#### Provided information

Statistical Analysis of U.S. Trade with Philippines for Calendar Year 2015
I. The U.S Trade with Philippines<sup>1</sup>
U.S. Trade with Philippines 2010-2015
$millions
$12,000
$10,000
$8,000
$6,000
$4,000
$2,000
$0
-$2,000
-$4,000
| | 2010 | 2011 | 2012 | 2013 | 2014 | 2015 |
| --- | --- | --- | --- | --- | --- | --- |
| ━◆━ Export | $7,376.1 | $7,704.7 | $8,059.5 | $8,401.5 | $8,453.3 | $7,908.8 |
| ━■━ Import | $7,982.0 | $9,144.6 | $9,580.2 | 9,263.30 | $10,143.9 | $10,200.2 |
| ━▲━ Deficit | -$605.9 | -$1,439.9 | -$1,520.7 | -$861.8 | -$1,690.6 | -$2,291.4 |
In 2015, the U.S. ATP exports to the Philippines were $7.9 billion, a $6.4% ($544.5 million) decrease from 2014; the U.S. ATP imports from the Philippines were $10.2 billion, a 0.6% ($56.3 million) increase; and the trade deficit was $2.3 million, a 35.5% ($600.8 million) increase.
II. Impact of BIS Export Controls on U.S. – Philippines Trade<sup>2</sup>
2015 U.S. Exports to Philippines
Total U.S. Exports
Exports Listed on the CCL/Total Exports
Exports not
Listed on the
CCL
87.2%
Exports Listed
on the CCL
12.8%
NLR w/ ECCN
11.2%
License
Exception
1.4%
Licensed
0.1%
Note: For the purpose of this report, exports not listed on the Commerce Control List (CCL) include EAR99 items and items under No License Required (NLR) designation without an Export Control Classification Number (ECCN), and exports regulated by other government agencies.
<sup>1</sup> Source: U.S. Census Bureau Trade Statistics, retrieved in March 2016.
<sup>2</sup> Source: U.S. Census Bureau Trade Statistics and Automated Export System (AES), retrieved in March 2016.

########
#### Provided information

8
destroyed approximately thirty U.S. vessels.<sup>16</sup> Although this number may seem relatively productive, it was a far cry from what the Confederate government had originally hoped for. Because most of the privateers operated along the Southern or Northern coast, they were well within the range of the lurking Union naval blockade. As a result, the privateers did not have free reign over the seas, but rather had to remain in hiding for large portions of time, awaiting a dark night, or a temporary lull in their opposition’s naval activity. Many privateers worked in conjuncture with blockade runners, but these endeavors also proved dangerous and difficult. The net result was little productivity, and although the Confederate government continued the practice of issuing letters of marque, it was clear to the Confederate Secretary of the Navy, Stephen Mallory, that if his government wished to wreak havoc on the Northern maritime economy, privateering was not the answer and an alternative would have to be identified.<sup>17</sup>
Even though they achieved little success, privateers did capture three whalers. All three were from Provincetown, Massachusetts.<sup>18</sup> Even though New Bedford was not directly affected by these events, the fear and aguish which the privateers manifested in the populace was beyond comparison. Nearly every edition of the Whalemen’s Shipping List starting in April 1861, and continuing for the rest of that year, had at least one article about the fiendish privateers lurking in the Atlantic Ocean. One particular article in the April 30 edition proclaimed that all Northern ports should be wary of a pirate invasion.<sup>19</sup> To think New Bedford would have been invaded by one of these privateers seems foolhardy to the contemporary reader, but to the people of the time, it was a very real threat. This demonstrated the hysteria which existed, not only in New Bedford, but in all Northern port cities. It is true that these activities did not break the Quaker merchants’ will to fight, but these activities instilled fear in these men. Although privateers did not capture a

########

(Directions):
Could you report all lines of the listing that hold "Source"?

(Your response):
<sup>1</sup> Source: U.S. Census Bureau Trade Statistics, retrieved in March 2016.
<sup>2</sup> Source: U.S. Census Bureau Trade Statistics and Automated Export System (AES), retrieved in March 2016.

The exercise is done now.